Saved data entries:

┄┄┄┄┄┄

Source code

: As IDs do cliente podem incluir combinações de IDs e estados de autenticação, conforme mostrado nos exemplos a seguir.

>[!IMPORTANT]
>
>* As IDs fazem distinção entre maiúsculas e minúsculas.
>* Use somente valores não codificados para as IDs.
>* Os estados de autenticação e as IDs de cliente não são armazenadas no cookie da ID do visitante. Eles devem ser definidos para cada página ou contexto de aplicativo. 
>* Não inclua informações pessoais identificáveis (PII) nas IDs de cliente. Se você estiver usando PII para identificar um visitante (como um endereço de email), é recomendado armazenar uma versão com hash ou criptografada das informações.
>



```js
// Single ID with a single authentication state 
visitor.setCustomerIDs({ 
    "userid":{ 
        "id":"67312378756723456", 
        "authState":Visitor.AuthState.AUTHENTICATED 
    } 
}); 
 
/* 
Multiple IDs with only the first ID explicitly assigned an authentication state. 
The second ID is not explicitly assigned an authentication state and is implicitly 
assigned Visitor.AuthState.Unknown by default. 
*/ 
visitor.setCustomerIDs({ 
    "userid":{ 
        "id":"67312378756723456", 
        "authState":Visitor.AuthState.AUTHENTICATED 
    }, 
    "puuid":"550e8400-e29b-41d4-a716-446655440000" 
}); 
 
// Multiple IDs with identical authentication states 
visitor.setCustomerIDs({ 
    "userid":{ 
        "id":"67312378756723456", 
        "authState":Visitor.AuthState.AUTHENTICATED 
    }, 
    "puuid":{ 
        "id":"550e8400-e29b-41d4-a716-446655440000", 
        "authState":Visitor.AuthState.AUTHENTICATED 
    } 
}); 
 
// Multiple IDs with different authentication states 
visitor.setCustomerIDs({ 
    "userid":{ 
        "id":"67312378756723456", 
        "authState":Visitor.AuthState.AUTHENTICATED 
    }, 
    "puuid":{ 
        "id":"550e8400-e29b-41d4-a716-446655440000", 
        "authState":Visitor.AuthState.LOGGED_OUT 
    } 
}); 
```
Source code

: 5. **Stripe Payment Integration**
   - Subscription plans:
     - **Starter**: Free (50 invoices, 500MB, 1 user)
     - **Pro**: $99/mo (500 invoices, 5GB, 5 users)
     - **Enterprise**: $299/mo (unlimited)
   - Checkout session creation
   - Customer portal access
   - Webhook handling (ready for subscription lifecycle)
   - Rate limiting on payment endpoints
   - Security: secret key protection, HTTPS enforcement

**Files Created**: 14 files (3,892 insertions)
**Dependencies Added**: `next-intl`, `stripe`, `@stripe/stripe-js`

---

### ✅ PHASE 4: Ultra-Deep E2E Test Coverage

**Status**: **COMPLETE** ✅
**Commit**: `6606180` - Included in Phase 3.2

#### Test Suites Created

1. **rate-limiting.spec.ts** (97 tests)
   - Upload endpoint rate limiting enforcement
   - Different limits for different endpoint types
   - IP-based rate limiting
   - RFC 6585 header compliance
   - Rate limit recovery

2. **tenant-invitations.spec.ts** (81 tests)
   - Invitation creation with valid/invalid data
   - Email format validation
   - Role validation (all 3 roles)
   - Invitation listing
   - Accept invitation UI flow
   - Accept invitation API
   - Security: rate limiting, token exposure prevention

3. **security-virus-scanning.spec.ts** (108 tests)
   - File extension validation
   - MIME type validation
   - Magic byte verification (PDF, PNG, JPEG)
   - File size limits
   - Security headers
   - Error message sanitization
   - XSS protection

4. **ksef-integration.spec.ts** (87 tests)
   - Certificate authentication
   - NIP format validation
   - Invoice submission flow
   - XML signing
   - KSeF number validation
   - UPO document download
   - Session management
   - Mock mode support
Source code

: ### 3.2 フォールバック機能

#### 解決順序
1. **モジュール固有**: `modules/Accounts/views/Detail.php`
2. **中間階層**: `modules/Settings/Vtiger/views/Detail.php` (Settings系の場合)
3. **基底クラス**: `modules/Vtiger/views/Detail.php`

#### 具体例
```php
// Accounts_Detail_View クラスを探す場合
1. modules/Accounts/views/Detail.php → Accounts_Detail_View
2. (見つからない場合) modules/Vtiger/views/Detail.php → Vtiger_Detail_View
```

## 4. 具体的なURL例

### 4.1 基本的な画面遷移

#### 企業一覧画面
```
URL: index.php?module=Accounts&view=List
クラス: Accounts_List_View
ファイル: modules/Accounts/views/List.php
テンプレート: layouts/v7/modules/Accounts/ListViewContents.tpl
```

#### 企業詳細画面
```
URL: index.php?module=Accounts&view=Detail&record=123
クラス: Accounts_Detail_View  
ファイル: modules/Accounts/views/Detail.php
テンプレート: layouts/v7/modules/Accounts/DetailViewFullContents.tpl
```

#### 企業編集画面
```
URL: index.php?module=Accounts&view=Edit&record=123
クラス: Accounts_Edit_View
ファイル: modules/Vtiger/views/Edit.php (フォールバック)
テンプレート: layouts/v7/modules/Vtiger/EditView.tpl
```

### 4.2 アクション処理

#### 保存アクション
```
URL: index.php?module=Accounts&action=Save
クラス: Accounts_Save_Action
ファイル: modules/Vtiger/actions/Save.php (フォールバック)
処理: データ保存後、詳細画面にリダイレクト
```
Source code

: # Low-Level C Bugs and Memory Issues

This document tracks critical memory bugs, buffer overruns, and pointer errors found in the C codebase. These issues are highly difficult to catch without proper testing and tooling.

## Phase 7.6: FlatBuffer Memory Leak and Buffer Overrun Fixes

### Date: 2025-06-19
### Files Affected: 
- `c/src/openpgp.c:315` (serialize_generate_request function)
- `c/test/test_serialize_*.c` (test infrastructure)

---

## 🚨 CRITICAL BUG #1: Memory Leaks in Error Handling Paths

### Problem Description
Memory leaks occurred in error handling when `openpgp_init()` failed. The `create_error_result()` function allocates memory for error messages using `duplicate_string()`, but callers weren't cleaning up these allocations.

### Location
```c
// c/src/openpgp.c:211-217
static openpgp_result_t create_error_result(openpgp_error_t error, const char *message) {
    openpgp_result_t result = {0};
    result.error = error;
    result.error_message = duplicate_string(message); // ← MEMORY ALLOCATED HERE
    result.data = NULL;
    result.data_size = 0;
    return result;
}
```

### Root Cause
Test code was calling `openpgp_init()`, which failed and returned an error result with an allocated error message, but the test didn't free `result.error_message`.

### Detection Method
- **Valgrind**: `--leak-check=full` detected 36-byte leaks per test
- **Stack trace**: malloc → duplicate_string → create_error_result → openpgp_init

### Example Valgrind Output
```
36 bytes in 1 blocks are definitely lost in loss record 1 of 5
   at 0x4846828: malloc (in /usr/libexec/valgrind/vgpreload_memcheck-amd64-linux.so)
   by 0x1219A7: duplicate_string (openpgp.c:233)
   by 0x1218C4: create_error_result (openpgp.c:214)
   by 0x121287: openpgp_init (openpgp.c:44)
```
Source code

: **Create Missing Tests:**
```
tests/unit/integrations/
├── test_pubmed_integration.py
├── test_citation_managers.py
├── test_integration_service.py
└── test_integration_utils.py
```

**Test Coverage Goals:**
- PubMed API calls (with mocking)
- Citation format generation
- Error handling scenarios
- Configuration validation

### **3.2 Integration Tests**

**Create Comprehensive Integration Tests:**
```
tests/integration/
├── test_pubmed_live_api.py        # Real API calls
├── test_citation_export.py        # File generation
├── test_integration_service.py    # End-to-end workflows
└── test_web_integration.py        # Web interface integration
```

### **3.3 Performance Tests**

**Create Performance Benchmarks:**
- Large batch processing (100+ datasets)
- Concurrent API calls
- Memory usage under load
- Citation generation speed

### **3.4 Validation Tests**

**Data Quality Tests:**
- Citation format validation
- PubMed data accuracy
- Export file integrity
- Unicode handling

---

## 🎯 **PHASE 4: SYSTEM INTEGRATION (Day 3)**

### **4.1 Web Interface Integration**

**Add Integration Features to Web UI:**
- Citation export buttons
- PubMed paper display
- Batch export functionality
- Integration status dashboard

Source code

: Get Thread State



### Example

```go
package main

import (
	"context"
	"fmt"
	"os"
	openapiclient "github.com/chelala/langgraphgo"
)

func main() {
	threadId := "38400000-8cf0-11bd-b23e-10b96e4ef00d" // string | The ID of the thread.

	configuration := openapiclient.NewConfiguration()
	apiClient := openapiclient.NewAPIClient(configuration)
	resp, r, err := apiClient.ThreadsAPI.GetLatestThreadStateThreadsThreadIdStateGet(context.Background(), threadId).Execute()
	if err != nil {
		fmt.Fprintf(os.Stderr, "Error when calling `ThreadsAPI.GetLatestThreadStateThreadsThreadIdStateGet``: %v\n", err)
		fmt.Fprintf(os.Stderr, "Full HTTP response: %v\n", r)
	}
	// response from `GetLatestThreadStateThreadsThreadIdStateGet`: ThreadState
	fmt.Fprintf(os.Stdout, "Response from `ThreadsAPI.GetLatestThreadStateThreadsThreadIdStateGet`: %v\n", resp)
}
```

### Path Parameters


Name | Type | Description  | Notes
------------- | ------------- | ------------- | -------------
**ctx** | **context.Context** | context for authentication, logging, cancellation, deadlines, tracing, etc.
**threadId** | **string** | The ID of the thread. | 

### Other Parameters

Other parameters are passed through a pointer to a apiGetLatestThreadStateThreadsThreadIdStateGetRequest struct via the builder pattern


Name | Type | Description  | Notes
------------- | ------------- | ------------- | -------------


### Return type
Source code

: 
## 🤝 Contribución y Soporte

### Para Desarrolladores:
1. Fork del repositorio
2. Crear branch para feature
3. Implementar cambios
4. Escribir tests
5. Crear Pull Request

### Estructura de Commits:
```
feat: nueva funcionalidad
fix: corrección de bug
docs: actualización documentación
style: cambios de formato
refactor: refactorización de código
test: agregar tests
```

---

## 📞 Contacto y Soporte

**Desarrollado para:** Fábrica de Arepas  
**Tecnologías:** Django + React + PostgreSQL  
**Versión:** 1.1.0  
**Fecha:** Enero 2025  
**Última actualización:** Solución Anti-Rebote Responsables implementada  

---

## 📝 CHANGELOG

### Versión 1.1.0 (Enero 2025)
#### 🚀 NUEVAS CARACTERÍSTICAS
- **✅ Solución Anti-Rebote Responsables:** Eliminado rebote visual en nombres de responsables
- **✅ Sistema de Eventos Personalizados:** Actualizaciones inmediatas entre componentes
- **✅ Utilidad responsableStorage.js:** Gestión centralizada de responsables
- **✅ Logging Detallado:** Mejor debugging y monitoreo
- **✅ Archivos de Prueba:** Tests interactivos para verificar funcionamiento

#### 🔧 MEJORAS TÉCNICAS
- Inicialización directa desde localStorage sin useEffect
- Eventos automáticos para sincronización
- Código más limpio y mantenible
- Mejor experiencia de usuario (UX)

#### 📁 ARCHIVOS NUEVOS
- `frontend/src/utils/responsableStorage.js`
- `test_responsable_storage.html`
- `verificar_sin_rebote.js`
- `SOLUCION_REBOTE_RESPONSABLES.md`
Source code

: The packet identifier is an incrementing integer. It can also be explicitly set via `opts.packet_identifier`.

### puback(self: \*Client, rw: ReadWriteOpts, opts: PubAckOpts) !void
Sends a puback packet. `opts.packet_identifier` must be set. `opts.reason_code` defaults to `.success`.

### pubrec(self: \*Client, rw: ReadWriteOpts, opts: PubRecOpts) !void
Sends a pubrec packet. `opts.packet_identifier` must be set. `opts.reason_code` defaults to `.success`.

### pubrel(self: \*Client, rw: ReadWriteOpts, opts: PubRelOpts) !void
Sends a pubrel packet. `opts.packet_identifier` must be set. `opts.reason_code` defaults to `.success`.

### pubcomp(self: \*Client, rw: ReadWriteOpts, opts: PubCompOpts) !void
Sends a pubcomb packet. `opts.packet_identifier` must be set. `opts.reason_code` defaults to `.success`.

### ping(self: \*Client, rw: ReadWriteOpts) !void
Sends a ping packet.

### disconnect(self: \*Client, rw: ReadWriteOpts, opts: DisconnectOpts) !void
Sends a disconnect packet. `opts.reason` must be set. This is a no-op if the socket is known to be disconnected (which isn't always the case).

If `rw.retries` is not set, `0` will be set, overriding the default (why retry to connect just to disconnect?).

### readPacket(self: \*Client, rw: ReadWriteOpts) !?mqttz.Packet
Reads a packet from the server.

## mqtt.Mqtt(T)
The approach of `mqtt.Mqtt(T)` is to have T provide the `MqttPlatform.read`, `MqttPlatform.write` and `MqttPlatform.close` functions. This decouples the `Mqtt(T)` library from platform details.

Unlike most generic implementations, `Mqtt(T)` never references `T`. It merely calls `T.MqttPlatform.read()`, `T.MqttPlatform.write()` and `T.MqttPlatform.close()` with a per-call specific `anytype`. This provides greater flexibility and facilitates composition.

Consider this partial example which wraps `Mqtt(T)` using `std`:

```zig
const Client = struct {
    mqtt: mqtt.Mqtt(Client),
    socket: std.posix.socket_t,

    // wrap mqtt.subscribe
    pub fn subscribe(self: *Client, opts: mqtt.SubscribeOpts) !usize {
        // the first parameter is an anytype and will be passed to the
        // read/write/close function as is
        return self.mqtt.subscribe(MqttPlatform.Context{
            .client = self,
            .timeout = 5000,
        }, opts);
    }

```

┄┄┄┄┄┄

Directions for this task | Pick out the lines above containing the word "entre", then copy them.

Exercise response |
>* As IDs fazem distinção entre maiúsculas e minúsculas.
- **✅ Sistema de Eventos Personalizados:** Actualizaciones inmediatas entre componentes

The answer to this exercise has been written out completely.